Cooper Grocery Co. v. City of Waco

71 S.W. 619 | Tex. App. | 1902

The city of Waco brought this suit against Luke Moore, James I. Moore, Bart Moore, John Moore, and T.P. Moore, formerly composing the firm of Moore Bros., and against the Cooper Grocery Company, a corporation, to recover $400, taxes due for the year 1894, on certain lots in the city of Waco. A personal judgment was recovered against the firm of Moore Bros., and a foreclosure of the lien on the lots as against all the defendants. A judgment was also rendered on cross-action in favor of the Cooper Grocery Company against the other defendants.

The Cooper Grocery Company only has appealed. The trial was before the court, and there are no findings of fact in the record, but from the statement of facts we find the following:

The city of Waco, a municipal corporation acting under special charter, regularly levied, for the year 1894, ad valorem taxes amounting in the aggregate to $2 on each $100 worth of property in said city.

The firm of Moore Bros., composed of Luke, James I., Bart, John and T.P. Moore, for several years, and up to May 14, 1895, owned lots 1, 2 and 3 in block 18 in the city of Waco, fronting 150 feet on the southeast side of Mary street, and 165 feet on the southwest side of Fourth street, in said city; and said lots had for several years been occupied by a building generally known as "Moore Bros. store." This firm owned no other property in that locality.

On December 31, 1889, the other members of the firm executed to J.I. Moore a conveyance of this property, which was duly recorded in the deed records of McLennan County, January 20, 1890, but said conveyance was executed only for the purpose of getting a loan, and did not pass the title. *624

On March 14, 1895, J.I. Moore, in whom the title of record appeared to be, conveyed said lots to the Cooper Grocery Company. M.A. Cooper, president of the company at that time, made inquiry as to whether James I. Moore had paid his taxes, but did not examine the tax rolls, which would have shown that J.I. Moore had not paid on this property. There is some conflict of evidence, as to whether the Cooper Grocery Company knew that Moore Bros., and not J.I. Moore, were the real owners of the property in 1894, but giving due weight to the presumption in favor of the judgment, we find that the Cooper Grocery Company had notice of the real ownership of the property.

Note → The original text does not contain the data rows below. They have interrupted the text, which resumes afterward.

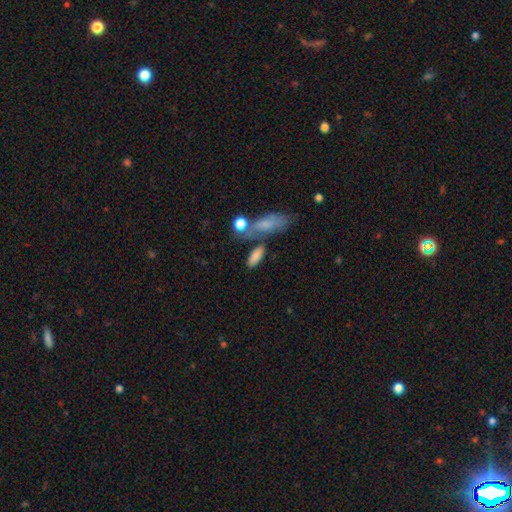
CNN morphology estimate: smooth-or-featured: smooth: 81% | featured or disk: 11% | star or artifact: 8%
  how-rounded: in between: 70% | cigar-shaped: 24% | round: 6%
  merging: none: 56% | merger: 22% | minor disturbance: 15% | major disturbance: 7%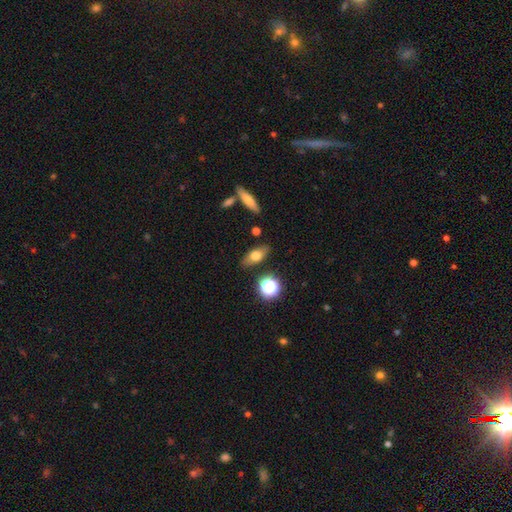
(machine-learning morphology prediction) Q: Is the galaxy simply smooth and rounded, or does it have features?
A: smooth — 68%.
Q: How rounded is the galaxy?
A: in between — 77%.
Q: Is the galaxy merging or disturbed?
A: none — 81%.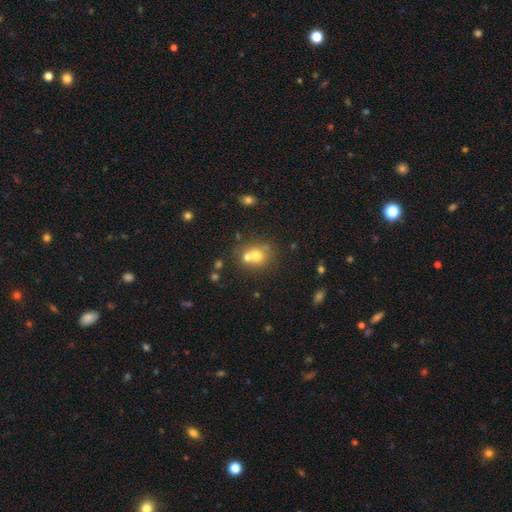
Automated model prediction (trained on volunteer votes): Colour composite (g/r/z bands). It shows a smooth galaxy with no disk features (65%) that is round (77%). Merging: merger (48%).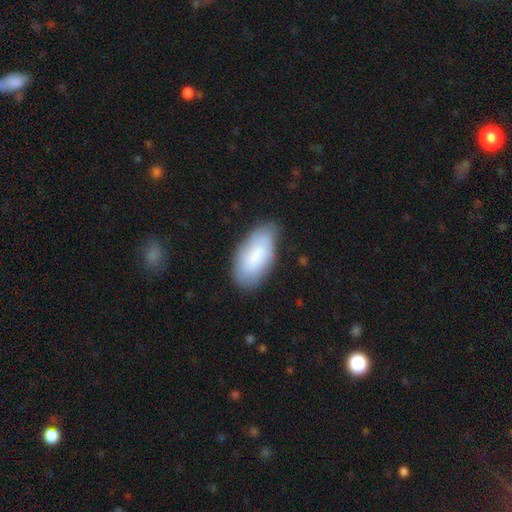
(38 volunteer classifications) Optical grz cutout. It shows a smooth galaxy with no disk features (87%) that is in between round and cigar-shaped (91%). Merging: none (50%).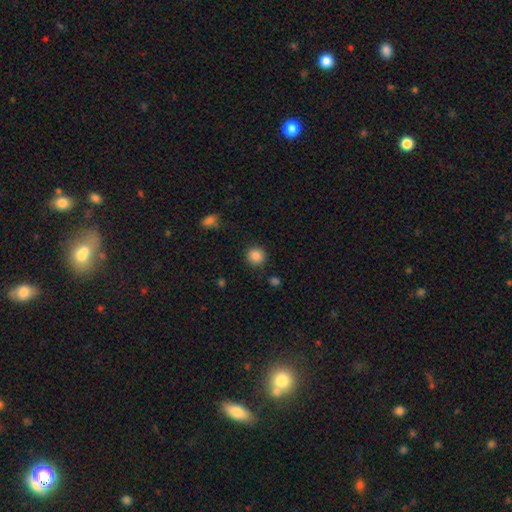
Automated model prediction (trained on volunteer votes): Smooth or featured? Predicted: smooth (p=0.87). How rounded? Predicted: round (p=0.91). Merging? Predicted: none (p=0.87).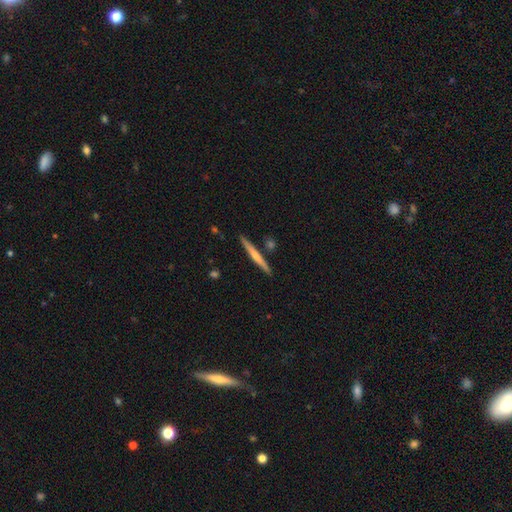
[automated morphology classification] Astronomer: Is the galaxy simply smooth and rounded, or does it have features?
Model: featured or disk — 48% (runner-up: smooth, 47%).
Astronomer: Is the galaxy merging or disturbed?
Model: none — 88%.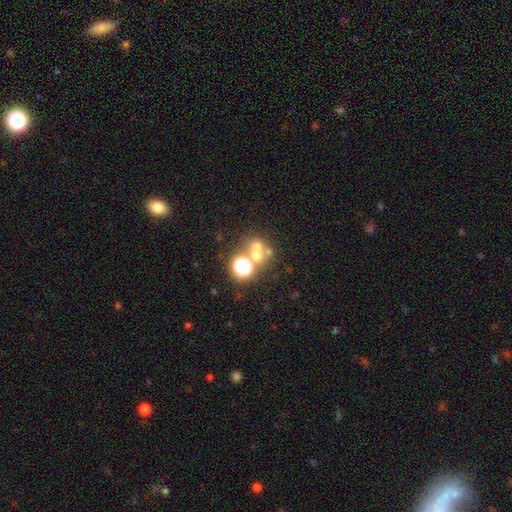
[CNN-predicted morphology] Smooth or featured? Predicted: smooth (p=0.45). Merging? Predicted: none (p=0.45).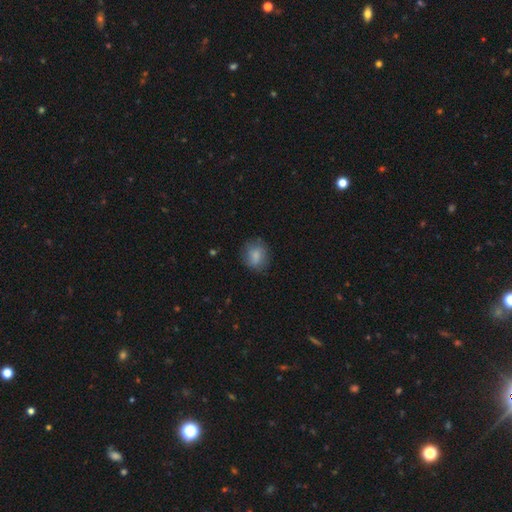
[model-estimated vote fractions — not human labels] Smooth or featured: smooth — 82% (featured or disk — 10%)
How rounded: round — 68% (in between — 31%)
Merging: none — 76% (minor disturbance — 18%)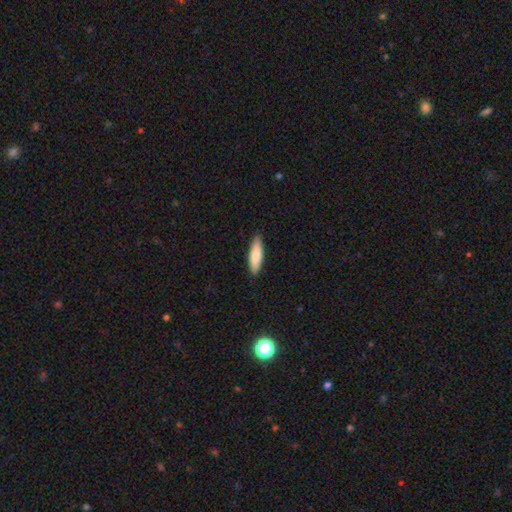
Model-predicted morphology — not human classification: This appears to be a smooth galaxy with no disk features (82%) that is cigar-shaped (57%). Merging: none (90%).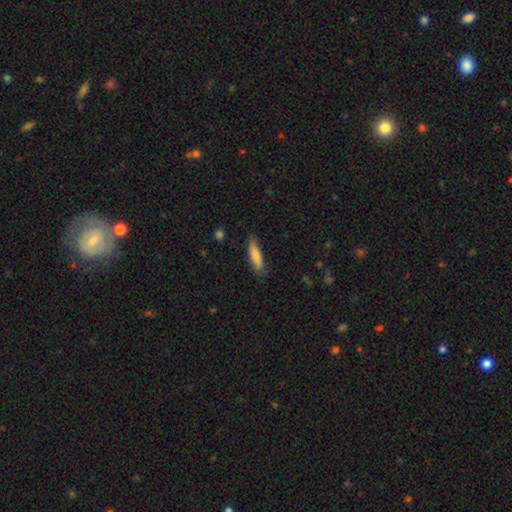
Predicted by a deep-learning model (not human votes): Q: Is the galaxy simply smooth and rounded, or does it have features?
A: smooth — 80%.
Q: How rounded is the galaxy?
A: cigar-shaped — 74%.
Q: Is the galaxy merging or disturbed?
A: none — 82%.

The firm of Moore Bros. ceased to do business prior to 1894, but in 1894 and 1895, T.P. Moore was winding up the business of the firm, and there had been no dissolution.

During the year 1894, T.P. Moore, a member of said firm, rendered the property in controversy for taxes to the tax assessor of said city, the description contained in said rendition being as follows:

"Inventory of property owned by Moore Bros. and rendered for assessment for taxes for the year 1894, by T.P. Moore to S.B. Humphries, assessor and collector of taxes for the city of Waco, McLennan County, Texas:

                             "REAL ESTATE.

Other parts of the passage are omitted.